[EXTRACTED ENTRIES]
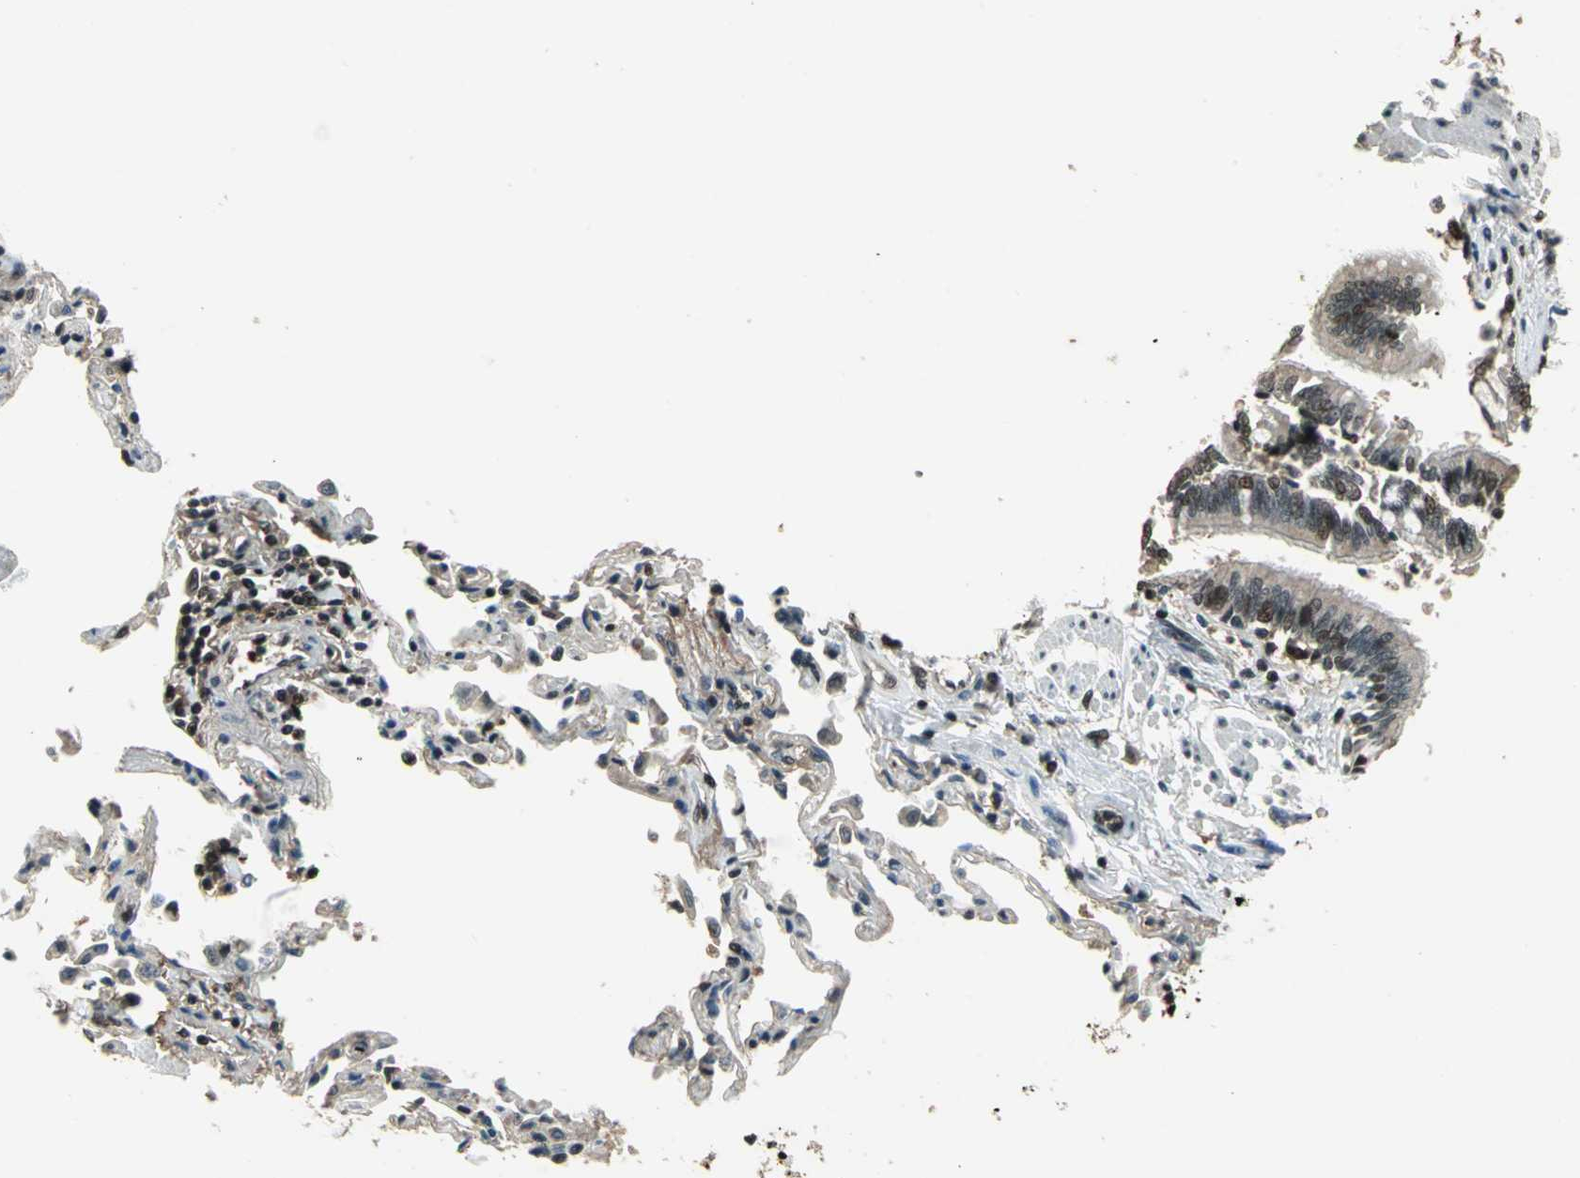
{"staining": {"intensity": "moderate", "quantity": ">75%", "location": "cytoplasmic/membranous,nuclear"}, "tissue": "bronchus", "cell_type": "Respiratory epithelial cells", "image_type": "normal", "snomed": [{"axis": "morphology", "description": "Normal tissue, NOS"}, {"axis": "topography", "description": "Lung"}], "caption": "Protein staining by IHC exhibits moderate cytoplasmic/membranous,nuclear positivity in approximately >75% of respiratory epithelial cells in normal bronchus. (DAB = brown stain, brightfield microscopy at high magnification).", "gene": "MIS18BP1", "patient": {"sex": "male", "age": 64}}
...
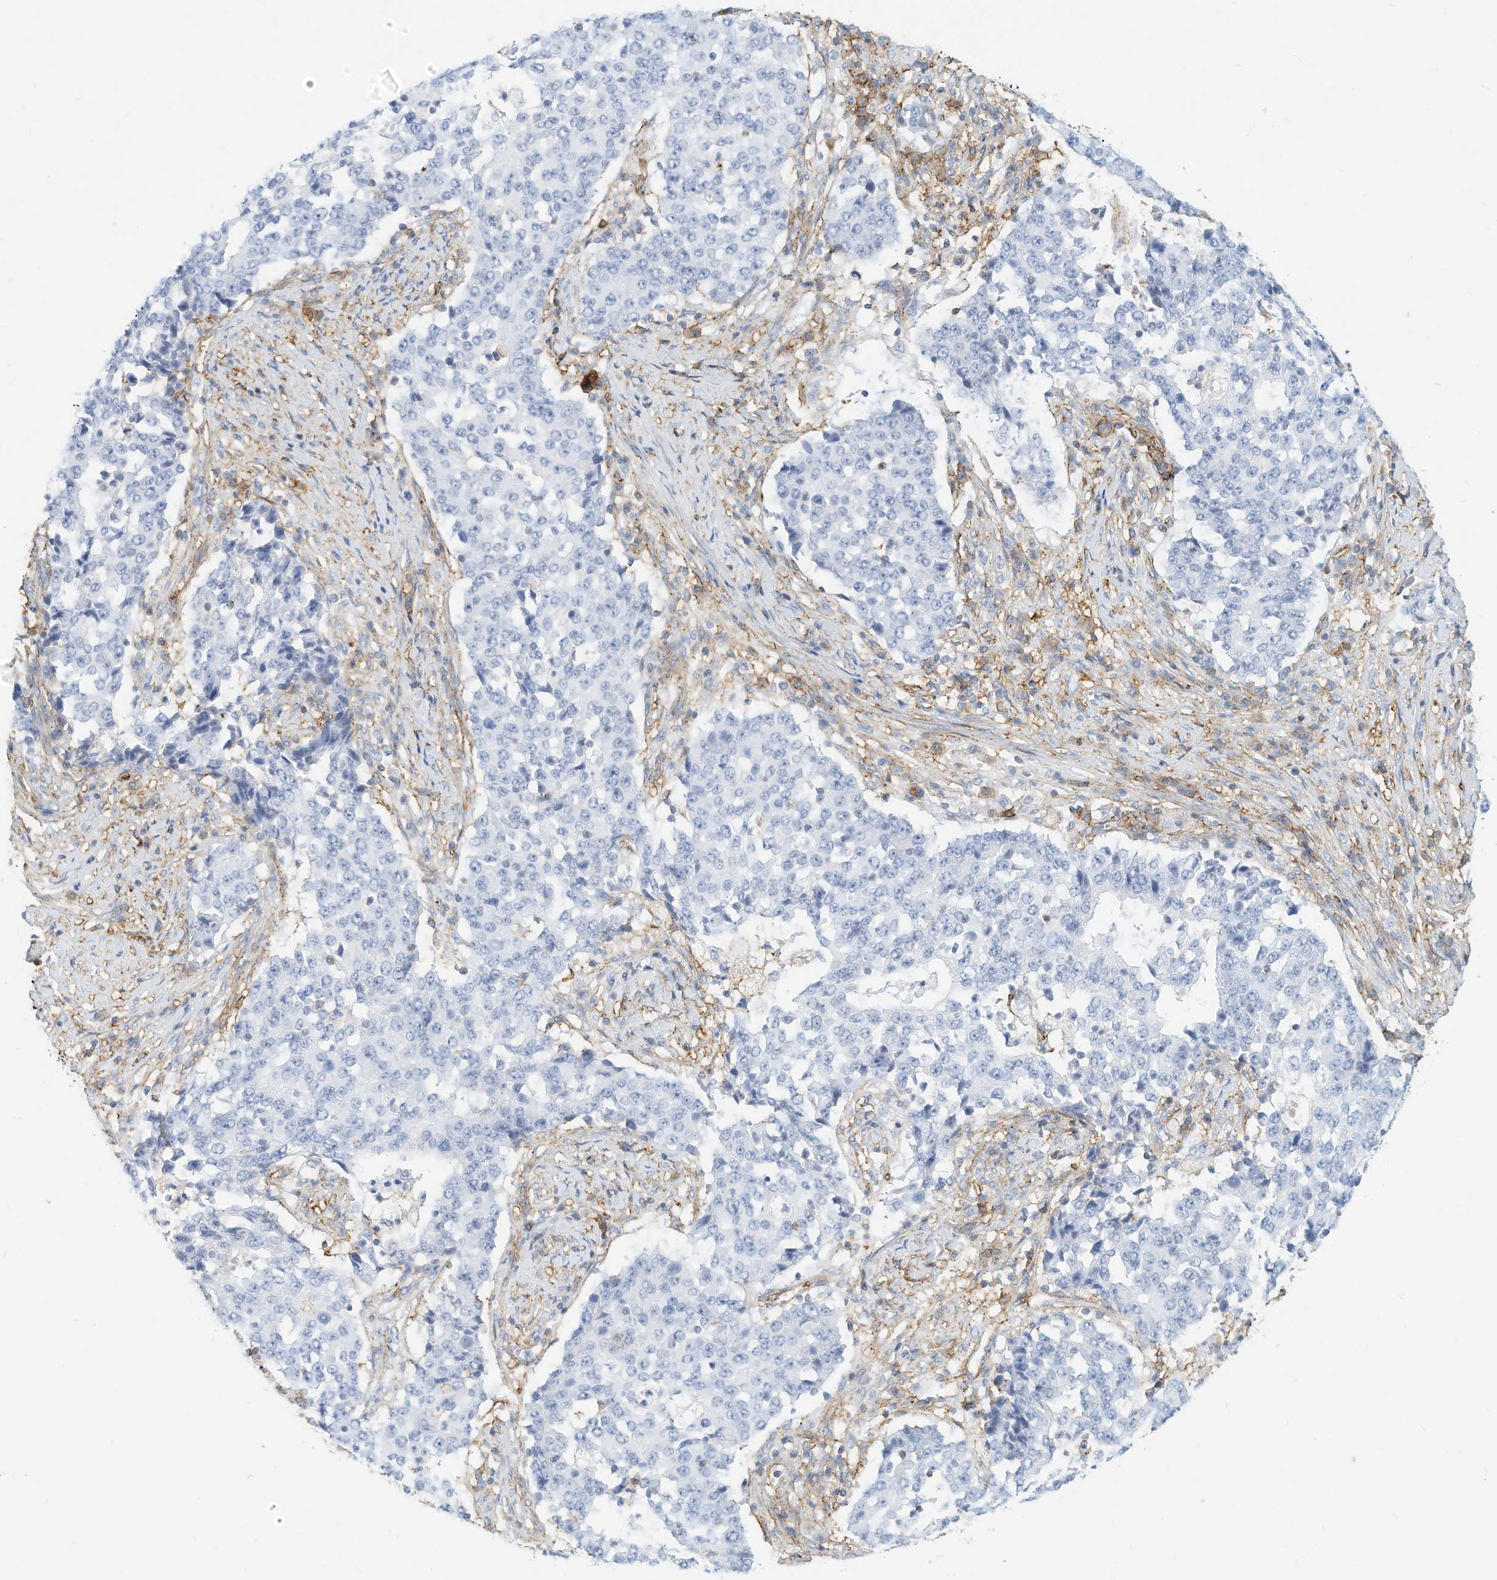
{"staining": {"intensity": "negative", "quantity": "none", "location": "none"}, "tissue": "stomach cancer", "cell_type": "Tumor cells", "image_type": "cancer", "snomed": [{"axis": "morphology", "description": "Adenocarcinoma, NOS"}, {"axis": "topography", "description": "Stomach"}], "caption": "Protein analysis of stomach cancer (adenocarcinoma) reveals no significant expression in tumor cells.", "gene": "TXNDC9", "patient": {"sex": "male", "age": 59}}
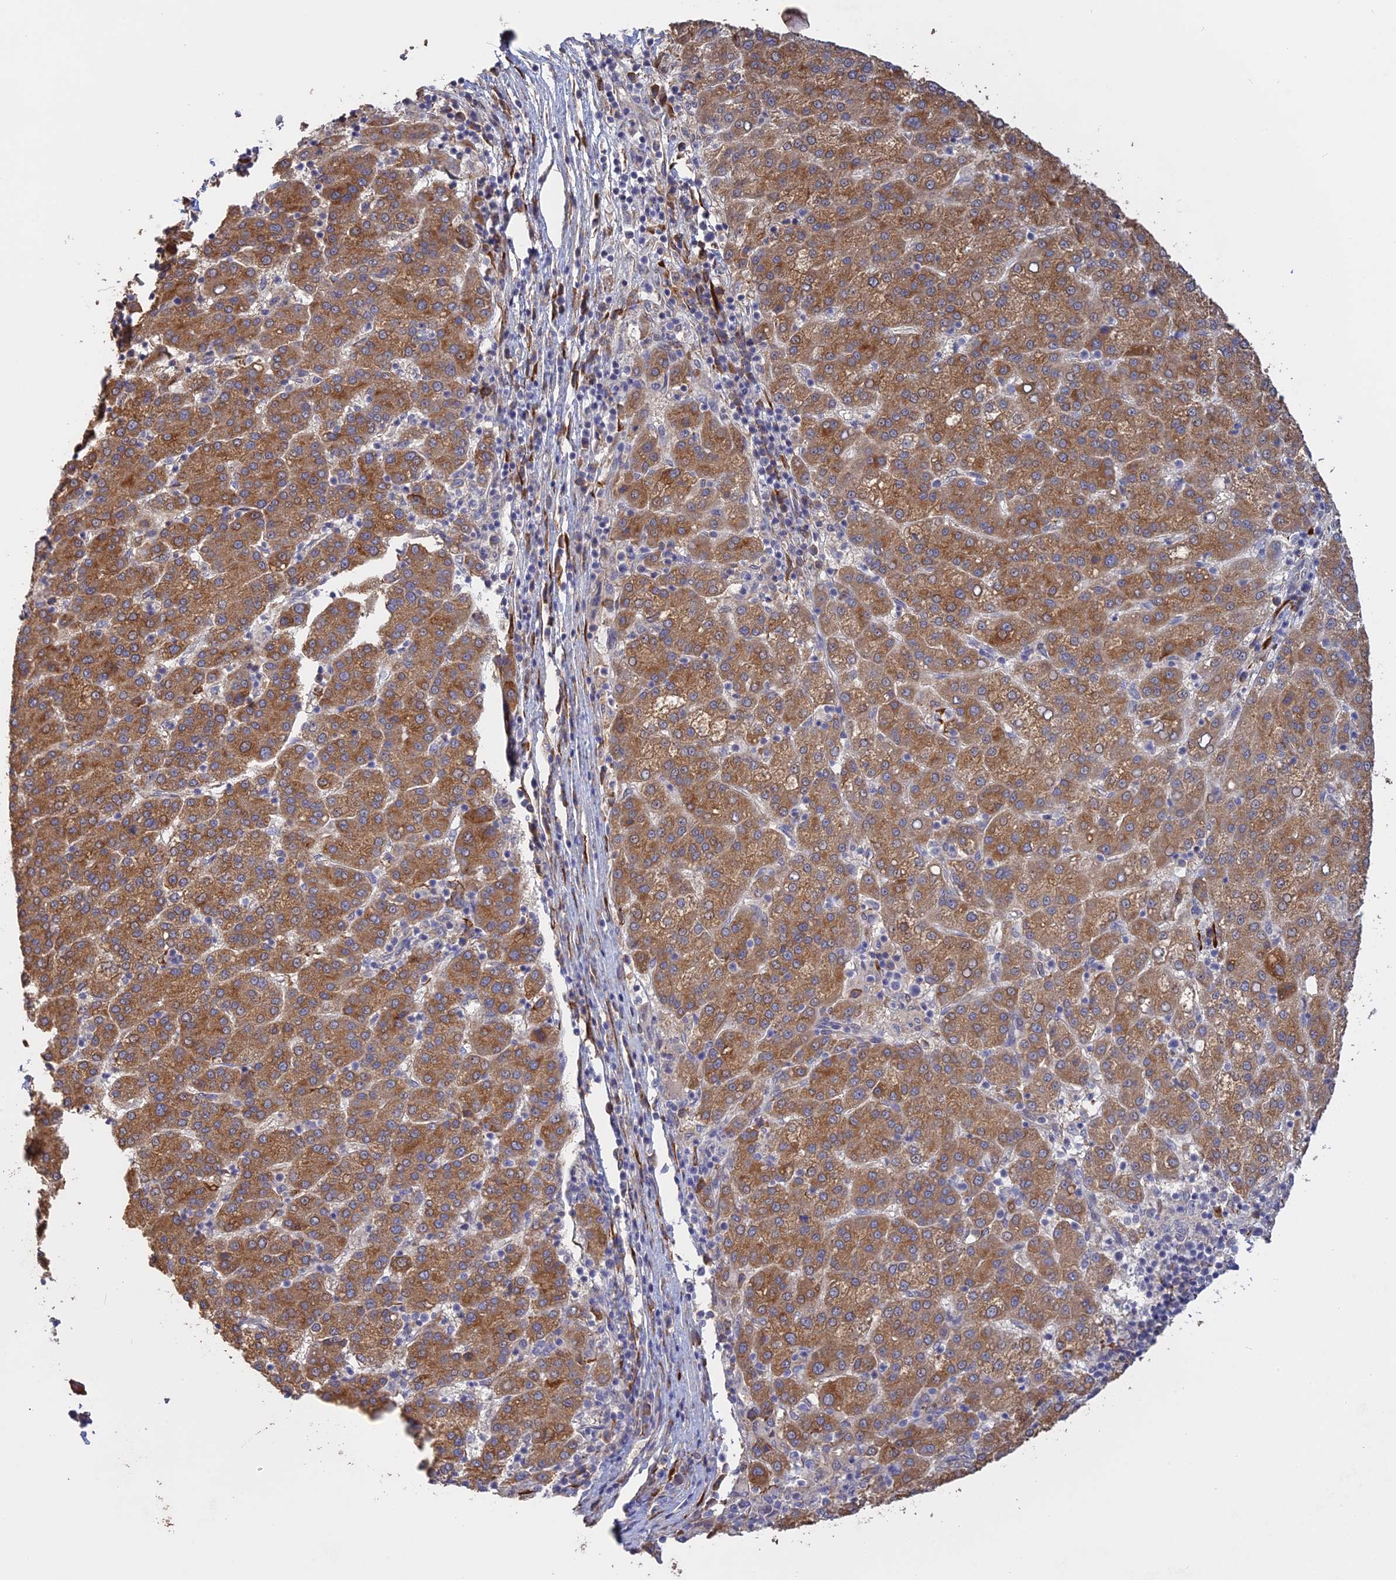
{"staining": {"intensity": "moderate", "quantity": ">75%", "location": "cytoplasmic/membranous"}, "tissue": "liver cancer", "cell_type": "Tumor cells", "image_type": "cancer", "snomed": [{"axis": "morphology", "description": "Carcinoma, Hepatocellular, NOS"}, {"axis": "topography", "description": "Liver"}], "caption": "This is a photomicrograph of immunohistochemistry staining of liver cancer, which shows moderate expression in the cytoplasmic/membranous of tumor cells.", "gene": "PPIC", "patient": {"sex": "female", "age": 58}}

[EXERCISE DETAILS]
When the entries above show the word "tumor" in a line, copy that line out.

[OUTPUT OF THE EXERCISE]
{"staining": {"intensity": "negative", "quantity": "none", "location": "none"}, "tissue": "stomach cancer", "cell_type": "Tumor cells", "image_type": "cancer", "snomed": [{"axis": "morphology", "description": "Adenocarcinoma, NOS"}, {"axis": "topography", "description": "Stomach"}], "caption": "Protein analysis of stomach cancer (adenocarcinoma) reveals no significant expression in tumor cells.", "gene": "TXNDC9", "patient": {"sex": "male", "age": 59}}
{"staining": {"intensity": "moderate", "quantity": ">75%", "location": "cytoplasmic/membranous"}, "tissue": "liver cancer", "cell_type": "Tumor cells", "image_type": "cancer", "snomed": [{"axis": "morphology", "description": "Carcinoma, Hepatocellular, NOS"}, {"axis": "topography", "description": "Liver"}], "caption": "This is a photomicrograph of immunohistochemistry staining of liver cancer, which shows moderate expression in the cytoplasmic/membranous of tumor cells.", "gene": "PPIC", "patient": {"sex": "female", "age": 58}}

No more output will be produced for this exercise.